Data shown:

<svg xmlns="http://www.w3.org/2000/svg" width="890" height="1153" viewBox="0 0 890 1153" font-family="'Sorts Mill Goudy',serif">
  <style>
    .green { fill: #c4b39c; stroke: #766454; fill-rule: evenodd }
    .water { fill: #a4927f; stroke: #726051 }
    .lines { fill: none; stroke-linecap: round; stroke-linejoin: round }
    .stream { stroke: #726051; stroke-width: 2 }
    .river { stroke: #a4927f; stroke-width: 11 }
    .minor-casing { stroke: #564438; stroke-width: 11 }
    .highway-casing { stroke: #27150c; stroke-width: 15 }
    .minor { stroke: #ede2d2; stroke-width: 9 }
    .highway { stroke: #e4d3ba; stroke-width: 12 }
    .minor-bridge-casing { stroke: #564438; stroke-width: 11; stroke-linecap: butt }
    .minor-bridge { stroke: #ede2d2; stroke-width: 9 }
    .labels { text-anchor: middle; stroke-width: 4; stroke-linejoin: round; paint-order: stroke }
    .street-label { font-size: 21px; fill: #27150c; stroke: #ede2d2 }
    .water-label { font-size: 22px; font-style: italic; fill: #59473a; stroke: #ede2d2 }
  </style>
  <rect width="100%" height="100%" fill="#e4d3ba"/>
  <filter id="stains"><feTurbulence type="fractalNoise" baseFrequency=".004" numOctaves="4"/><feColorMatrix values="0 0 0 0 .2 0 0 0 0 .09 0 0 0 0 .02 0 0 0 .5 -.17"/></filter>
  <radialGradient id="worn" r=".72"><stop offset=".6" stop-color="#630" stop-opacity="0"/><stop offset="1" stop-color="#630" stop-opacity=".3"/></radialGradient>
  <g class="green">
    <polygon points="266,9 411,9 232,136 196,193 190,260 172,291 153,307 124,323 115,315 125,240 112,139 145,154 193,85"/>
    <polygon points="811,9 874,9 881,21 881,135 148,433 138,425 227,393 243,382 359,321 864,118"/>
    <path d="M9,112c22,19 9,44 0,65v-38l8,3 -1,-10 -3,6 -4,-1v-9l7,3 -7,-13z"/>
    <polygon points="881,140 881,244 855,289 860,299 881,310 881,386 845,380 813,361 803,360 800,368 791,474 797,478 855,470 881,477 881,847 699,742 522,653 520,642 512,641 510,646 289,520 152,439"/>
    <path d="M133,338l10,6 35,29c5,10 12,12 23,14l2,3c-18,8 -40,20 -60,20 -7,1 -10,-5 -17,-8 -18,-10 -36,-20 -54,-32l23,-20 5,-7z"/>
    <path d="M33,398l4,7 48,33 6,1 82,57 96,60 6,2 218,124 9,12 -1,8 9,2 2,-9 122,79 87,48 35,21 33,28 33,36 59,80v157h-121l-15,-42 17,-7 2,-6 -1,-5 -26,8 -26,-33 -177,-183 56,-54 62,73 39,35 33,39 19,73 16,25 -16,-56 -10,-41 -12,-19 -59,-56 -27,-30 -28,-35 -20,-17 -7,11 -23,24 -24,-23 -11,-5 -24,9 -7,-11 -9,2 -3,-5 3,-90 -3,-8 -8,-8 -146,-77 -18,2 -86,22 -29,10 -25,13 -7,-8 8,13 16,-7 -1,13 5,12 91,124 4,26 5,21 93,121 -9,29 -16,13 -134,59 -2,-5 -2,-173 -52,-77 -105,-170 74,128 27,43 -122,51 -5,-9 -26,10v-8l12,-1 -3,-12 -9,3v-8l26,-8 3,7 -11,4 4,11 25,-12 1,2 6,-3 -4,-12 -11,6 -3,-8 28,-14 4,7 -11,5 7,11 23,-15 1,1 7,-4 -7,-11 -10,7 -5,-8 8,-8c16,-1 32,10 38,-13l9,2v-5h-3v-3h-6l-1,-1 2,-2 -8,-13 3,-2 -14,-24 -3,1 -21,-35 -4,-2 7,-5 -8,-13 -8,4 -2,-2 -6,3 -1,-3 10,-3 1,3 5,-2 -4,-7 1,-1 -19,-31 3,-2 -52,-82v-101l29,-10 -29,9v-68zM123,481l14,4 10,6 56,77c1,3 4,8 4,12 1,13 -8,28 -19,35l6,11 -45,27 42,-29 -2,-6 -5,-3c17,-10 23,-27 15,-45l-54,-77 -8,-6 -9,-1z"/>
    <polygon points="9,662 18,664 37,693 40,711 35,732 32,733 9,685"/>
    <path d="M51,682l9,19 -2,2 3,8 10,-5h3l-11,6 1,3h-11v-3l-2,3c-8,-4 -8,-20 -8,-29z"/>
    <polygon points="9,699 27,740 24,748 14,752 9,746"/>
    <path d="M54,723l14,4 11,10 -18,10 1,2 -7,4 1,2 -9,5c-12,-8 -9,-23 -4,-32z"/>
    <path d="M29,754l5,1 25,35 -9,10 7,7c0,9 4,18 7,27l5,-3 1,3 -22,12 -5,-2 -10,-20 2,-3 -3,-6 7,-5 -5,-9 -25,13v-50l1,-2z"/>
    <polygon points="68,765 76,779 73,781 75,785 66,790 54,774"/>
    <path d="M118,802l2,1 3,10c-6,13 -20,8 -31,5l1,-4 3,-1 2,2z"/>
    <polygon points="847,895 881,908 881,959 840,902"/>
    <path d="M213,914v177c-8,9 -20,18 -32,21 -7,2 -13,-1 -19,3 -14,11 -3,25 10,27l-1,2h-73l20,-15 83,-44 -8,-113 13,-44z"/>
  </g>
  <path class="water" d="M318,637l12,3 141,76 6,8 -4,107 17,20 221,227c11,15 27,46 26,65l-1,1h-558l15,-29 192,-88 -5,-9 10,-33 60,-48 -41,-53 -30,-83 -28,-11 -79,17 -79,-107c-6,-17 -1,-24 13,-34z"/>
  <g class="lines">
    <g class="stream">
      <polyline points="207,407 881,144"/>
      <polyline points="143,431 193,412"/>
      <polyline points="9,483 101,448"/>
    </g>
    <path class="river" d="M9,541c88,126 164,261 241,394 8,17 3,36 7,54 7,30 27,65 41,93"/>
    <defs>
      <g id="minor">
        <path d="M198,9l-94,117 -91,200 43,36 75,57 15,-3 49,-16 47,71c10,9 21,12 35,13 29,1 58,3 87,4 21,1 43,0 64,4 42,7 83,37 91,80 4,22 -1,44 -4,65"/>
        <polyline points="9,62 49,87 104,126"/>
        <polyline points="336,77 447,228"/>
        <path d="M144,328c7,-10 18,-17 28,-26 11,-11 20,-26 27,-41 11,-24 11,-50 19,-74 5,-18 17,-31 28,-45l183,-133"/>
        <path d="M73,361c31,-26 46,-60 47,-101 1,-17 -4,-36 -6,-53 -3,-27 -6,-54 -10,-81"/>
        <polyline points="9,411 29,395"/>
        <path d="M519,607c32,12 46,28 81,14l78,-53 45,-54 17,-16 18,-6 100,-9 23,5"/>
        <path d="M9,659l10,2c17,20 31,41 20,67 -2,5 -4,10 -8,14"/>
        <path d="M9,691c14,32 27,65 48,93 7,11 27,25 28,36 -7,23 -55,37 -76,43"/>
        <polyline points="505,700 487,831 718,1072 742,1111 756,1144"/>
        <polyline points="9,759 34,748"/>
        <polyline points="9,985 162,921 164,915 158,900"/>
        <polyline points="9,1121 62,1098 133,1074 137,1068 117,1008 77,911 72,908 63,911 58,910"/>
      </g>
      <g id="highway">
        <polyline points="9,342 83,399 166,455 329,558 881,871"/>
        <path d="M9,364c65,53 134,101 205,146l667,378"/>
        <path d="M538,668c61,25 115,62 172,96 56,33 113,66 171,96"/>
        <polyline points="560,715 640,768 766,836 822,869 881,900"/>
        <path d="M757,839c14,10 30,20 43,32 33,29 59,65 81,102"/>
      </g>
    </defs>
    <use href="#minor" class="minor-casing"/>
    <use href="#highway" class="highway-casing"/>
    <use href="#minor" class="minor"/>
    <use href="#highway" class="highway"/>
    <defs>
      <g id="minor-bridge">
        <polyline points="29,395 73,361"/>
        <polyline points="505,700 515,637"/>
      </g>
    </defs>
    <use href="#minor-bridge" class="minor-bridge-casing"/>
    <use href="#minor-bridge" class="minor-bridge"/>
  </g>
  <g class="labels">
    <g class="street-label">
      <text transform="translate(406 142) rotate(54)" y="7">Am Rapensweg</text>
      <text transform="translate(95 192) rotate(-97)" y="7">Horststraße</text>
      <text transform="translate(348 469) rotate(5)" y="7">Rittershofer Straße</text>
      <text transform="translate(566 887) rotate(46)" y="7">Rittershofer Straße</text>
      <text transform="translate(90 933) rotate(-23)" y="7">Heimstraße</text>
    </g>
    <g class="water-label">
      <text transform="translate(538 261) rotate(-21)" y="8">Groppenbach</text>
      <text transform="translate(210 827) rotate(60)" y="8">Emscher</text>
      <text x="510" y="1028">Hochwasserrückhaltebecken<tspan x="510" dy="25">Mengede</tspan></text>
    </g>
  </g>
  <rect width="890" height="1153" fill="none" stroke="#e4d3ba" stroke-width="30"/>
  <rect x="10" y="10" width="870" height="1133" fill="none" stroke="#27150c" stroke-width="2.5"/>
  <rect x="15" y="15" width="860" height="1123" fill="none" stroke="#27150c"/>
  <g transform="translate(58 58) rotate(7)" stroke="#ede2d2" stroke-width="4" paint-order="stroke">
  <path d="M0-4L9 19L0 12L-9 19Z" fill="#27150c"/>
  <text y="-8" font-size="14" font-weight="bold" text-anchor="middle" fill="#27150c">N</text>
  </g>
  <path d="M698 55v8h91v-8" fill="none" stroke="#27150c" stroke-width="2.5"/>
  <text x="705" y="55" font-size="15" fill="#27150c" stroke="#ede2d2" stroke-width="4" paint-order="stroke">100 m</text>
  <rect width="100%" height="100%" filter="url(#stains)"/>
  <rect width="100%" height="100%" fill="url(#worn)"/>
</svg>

Task objective:
Search the preceding listing for "worn", then copy every line that holds it.

Expected output:
  <radialGradient id="worn" r=".72"><stop offset=".6" stop-color="#630" stop-opacity="0"/><stop offset="1" stop-color="#630" stop-opacity=".3"/></radialGradient>
  <rect width="100%" height="100%" fill="url(#worn)"/>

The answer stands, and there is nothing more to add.